§ **YOUR GOAL**
Update the records below by changing each "common name" to "vernacular name", and write out all their lines again with everything else left as it is.

Records:
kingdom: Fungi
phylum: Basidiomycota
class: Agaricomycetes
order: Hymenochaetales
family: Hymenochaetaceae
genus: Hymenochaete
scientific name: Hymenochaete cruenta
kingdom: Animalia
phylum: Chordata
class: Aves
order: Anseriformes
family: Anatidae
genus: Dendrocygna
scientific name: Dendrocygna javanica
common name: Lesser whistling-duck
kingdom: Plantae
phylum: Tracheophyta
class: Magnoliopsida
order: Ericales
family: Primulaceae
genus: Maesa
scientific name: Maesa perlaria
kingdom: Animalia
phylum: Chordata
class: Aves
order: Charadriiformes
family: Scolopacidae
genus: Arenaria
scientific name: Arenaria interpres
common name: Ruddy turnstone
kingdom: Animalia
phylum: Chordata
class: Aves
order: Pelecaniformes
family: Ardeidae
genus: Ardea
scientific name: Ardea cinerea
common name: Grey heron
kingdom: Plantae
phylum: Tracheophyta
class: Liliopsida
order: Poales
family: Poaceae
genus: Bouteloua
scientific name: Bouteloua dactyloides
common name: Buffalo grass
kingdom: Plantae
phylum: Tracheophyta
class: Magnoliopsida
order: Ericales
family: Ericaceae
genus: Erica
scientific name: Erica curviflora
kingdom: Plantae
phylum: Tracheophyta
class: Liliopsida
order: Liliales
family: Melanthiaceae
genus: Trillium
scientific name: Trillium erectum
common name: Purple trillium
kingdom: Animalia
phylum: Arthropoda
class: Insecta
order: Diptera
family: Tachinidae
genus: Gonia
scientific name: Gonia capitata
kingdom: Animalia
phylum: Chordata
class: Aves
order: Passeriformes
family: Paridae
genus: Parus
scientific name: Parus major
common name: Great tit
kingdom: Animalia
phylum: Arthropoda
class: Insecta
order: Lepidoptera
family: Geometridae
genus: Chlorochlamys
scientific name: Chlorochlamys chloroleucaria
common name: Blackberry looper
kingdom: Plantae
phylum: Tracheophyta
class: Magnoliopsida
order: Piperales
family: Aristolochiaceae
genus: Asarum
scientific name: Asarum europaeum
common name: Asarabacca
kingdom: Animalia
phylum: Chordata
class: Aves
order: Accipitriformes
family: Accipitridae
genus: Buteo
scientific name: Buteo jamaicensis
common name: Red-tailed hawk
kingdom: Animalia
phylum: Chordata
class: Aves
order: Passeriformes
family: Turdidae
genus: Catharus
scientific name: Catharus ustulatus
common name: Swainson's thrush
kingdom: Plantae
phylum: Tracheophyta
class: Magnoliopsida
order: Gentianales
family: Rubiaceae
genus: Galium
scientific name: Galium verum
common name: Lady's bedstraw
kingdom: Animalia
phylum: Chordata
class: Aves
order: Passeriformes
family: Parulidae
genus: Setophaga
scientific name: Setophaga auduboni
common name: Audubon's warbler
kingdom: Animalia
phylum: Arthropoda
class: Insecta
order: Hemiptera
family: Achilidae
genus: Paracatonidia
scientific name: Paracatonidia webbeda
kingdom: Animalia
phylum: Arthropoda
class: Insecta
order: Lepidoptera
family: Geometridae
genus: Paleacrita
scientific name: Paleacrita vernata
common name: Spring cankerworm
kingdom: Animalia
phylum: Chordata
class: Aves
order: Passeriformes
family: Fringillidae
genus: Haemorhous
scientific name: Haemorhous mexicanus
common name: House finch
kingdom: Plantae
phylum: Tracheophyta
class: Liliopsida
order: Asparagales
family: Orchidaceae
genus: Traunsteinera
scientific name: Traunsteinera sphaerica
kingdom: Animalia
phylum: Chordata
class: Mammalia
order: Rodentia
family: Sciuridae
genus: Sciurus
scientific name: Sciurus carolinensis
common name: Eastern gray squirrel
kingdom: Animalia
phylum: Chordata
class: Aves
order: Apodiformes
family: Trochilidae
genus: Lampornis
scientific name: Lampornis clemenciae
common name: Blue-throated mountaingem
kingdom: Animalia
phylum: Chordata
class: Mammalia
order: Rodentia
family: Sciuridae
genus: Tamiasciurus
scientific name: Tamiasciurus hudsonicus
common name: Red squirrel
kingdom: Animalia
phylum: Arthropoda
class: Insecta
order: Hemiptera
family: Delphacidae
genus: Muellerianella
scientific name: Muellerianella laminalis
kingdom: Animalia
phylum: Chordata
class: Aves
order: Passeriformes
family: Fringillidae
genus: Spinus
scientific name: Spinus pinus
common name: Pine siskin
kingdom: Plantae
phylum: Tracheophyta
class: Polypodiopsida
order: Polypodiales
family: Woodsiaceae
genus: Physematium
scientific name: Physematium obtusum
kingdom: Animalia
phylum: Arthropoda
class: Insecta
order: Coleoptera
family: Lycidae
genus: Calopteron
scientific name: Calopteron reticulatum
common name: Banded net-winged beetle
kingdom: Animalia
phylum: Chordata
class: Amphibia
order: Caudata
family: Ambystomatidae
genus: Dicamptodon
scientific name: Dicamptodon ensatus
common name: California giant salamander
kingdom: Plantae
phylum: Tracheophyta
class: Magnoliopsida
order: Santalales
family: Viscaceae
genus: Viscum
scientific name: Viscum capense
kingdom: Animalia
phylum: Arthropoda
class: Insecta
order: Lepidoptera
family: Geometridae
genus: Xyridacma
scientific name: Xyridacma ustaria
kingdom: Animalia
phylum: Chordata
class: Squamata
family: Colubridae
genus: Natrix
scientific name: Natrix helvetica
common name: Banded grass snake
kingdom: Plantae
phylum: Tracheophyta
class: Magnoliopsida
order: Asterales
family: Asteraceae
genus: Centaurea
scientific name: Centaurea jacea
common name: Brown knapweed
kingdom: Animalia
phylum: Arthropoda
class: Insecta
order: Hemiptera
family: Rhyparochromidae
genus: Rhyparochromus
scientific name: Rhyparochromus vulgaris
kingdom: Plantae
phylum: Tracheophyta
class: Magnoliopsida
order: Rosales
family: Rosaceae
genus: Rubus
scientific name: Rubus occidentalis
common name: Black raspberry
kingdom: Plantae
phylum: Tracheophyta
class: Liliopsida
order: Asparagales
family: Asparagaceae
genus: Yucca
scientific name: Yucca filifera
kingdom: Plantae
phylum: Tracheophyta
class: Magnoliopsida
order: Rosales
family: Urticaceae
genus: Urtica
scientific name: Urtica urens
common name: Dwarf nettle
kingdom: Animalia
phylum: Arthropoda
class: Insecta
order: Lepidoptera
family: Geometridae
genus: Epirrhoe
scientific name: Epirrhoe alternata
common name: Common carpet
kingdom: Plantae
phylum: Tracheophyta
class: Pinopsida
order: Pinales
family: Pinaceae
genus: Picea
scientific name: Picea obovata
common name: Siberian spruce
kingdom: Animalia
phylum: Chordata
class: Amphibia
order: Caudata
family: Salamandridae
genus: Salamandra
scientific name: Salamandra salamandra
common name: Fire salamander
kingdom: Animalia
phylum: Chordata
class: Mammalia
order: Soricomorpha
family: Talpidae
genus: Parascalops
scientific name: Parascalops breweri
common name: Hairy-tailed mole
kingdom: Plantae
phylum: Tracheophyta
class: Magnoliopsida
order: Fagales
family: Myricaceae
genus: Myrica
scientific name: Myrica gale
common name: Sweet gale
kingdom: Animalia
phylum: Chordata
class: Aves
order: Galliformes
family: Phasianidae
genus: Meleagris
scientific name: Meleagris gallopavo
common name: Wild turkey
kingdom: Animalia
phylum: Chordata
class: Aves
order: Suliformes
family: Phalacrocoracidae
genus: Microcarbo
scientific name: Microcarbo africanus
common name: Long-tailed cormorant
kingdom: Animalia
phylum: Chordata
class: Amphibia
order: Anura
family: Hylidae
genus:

§ **RESULT BELOW**
kingdom: Fungi
phylum: Basidiomycota
class: Agaricomycetes
order: Hymenochaetales
family: Hymenochaetaceae
genus: Hymenochaete
scientific name: Hymenochaete cruenta
kingdom: Animalia
phylum: Chordata
class: Aves
order: Anseriformes
family: Anatidae
genus: Dendrocygna
scientific name: Dendrocygna javanica
vernacular name: Lesser whistling-duck
kingdom: Plantae
phylum: Tracheophyta
class: Magnoliopsida
order: Ericales
family: Primulaceae
genus: Maesa
scientific name: Maesa perlaria
kingdom: Animalia
phylum: Chordata
class: Aves
order: Charadriiformes
family: Scolopacidae
genus: Arenaria
scientific name: Arenaria interpres
vernacular name: Ruddy turnstone
kingdom: Animalia
phylum: Chordata
class: Aves
order: Pelecaniformes
family: Ardeidae
genus: Ardea
scientific name: Ardea cinerea
vernacular name: Grey heron
kingdom: Plantae
phylum: Tracheophyta
class: Liliopsida
order: Poales
family: Poaceae
genus: Bouteloua
scientific name: Bouteloua dactyloides
vernacular name: Buffalo grass
kingdom: Plantae
phylum: Tracheophyta
class: Magnoliopsida
order: Ericales
family: Ericaceae
genus: Erica
scientific name: Erica curviflora
kingdom: Plantae
phylum: Tracheophyta
class: Liliopsida
order: Liliales
family: Melanthiaceae
genus: Trillium
scientific name: Trillium erectum
vernacular name: Purple trillium
kingdom: Animalia
phylum: Arthropoda
class: Insecta
order: Diptera
family: Tachinidae
genus: Gonia
scientific name: Gonia capitata
kingdom: Animalia
phylum: Chordata
class: Aves
order: Passeriformes
family: Paridae
genus: Parus
scientific name: Parus major
vernacular name: Great tit
kingdom: Animalia
phylum: Arthropoda
class: Insecta
order: Lepidoptera
family: Geometridae
genus: Chlorochlamys
scientific name: Chlorochlamys chloroleucaria
vernacular name: Blackberry looper
kingdom: Plantae
phylum: Tracheophyta
class: Magnoliopsida
order: Piperales
family: Aristolochiaceae
genus: Asarum
scientific name: Asarum europaeum
vernacular name: Asarabacca
kingdom: Animalia
phylum: Chordata
class: Aves
order: Accipitriformes
family: Accipitridae
genus: Buteo
scientific name: Buteo jamaicensis
vernacular name: Red-tailed hawk
kingdom: Animalia
phylum: Chordata
class: Aves
order: Passeriformes
family: Turdidae
genus: Catharus
scientific name: Catharus ustulatus
vernacular name: Swainson's thrush
kingdom: Plantae
phylum: Tracheophyta
class: Magnoliopsida
order: Gentianales
family: Rubiaceae
genus: Galium
scientific name: Galium verum
vernacular name: Lady's bedstraw
kingdom: Animalia
phylum: Chordata
class: Aves
order: Passeriformes
family: Parulidae
genus: Setophaga
scientific name: Setophaga auduboni
vernacular name: Audubon's warbler
kingdom: Animalia
phylum: Arthropoda
class: Insecta
order: Hemiptera
family: Achilidae
genus: Paracatonidia
scientific name: Paracatonidia webbeda
kingdom: Animalia
phylum: Arthropoda
class: Insecta
order: Lepidoptera
family: Geometridae
genus: Paleacrita
scientific name: Paleacrita vernata
vernacular name: Spring cankerworm
kingdom: Animalia
phylum: Chordata
class: Aves
order: Passeriformes
family: Fringillidae
genus: Haemorhous
scientific name: Haemorhous mexicanus
vernacular name: House finch
kingdom: Plantae
phylum: Tracheophyta
class: Liliopsida
order: Asparagales
family: Orchidaceae
genus: Traunsteinera
scientific name: Traunsteinera sphaerica
kingdom: Animalia
phylum: Chordata
class: Mammalia
order: Rodentia
family: Sciuridae
genus: Sciurus
scientific name: Sciurus carolinensis
vernacular name: Eastern gray squirrel
kingdom: Animalia
phylum: Chordata
class: Aves
order: Apodiformes
family: Trochilidae
genus: Lampornis
scientific name: Lampornis clemenciae
vernacular name: Blue-throated mountaingem
kingdom: Animalia
phylum: Chordata
class: Mammalia
order: Rodentia
family: Sciuridae
genus: Tamiasciurus
scientific name: Tamiasciurus hudsonicus
vernacular name: Red squirrel
kingdom: Animalia
phylum: Arthropoda
class: Insecta
order: Hemiptera
family: Delphacidae
genus: Muellerianella
scientific name: Muellerianella laminalis
kingdom: Animalia
phylum: Chordata
class: Aves
order: Passeriformes
family: Fringillidae
genus: Spinus
scientific name: Spinus pinus
vernacular name: Pine siskin
kingdom: Plantae
phylum: Tracheophyta
class: Polypodiopsida
order: Polypodiales
family: Woodsiaceae
genus: Physematium
scientific name: Physematium obtusum
kingdom: Animalia
phylum: Arthropoda
class: Insecta
order: Coleoptera
family: Lycidae
genus: Calopteron
scientific name: Calopteron reticulatum
vernacular name: Banded net-winged beetle
kingdom: Animalia
phylum: Chordata
class: Amphibia
order: Caudata
family: Ambystomatidae
genus: Dicamptodon
scientific name: Dicamptodon ensatus
vernacular name: California giant salamander
kingdom: Plantae
phylum: Tracheophyta
class: Magnoliopsida
order: Santalales
family: Viscaceae
genus: Viscum
scientific name: Viscum capense
kingdom: Animalia
phylum: Arthropoda
class: Insecta
order: Lepidoptera
family: Geometridae
genus: Xyridacma
scientific name: Xyridacma ustaria
kingdom: Animalia
phylum: Chordata
class: Squamata
family: Colubridae
genus: Natrix
scientific name: Natrix helvetica
vernacular name: Banded grass snake
kingdom: Plantae
phylum: Tracheophyta
class: Magnoliopsida
order: Asterales
family: Asteraceae
genus: Centaurea
scientific name: Centaurea jacea
vernacular name: Brown knapweed
kingdom: Animalia
phylum: Arthropoda
class: Insecta
order: Hemiptera
family: Rhyparochromidae
genus: Rhyparochromus
scientific name: Rhyparochromus vulgaris
kingdom: Plantae
phylum: Tracheophyta
class: Magnoliopsida
order: Rosales
family: Rosaceae
genus: Rubus
scientific name: Rubus occidentalis
vernacular name: Black raspberry
kingdom: Plantae
phylum: Tracheophyta
class: Liliopsida
order: Asparagales
family: Asparagaceae
genus: Yucca
scientific name: Yucca filifera
kingdom: Plantae
phylum: Tracheophyta
class: Magnoliopsida
order: Rosales
family: Urticaceae
genus: Urtica
scientific name: Urtica urens
vernacular name: Dwarf nettle
kingdom: Animalia
phylum: Arthropoda
class: Insecta
order: Lepidoptera
family: Geometridae
genus: Epirrhoe
scientific name: Epirrhoe alternata
vernacular name: Common carpet
kingdom: Plantae
phylum: Tracheophyta
class: Pinopsida
order: Pinales
family: Pinaceae
genus: Picea
scientific name: Picea obovata
vernacular name: Siberian spruce
kingdom: Animalia
phylum: Chordata
class: Amphibia
order: Caudata
family: Salamandridae
genus: Salamandra
scientific name: Salamandra salamandra
vernacular name: Fire salamander
kingdom: Animalia
phylum: Chordata
class: Mammalia
order: Soricomorpha
family: Talpidae
genus: Parascalops
scientific name: Parascalops breweri
vernacular name: Hairy-tailed mole
kingdom: Plantae
phylum: Tracheophyta
class: Magnoliopsida
order: Fagales
family: Myricaceae
genus: Myrica
scientific name: Myrica gale
vernacular name: Sweet gale
kingdom: Animalia
phylum: Chordata
class: Aves
order: Galliformes
family: Phasianidae
genus: Meleagris
scientific name: Meleagris gallopavo
vernacular name: Wild turkey
kingdom: Animalia
phylum: Chordata
class: Aves
order: Suliformes
family: Phalacrocoracidae
genus: Microcarbo
scientific name: Microcarbo africanus
vernacular name: Long-tailed cormorant
kingdom: Animalia
phylum: Chordata
class: Amphibia
order: Anura
family: Hylidae
genus:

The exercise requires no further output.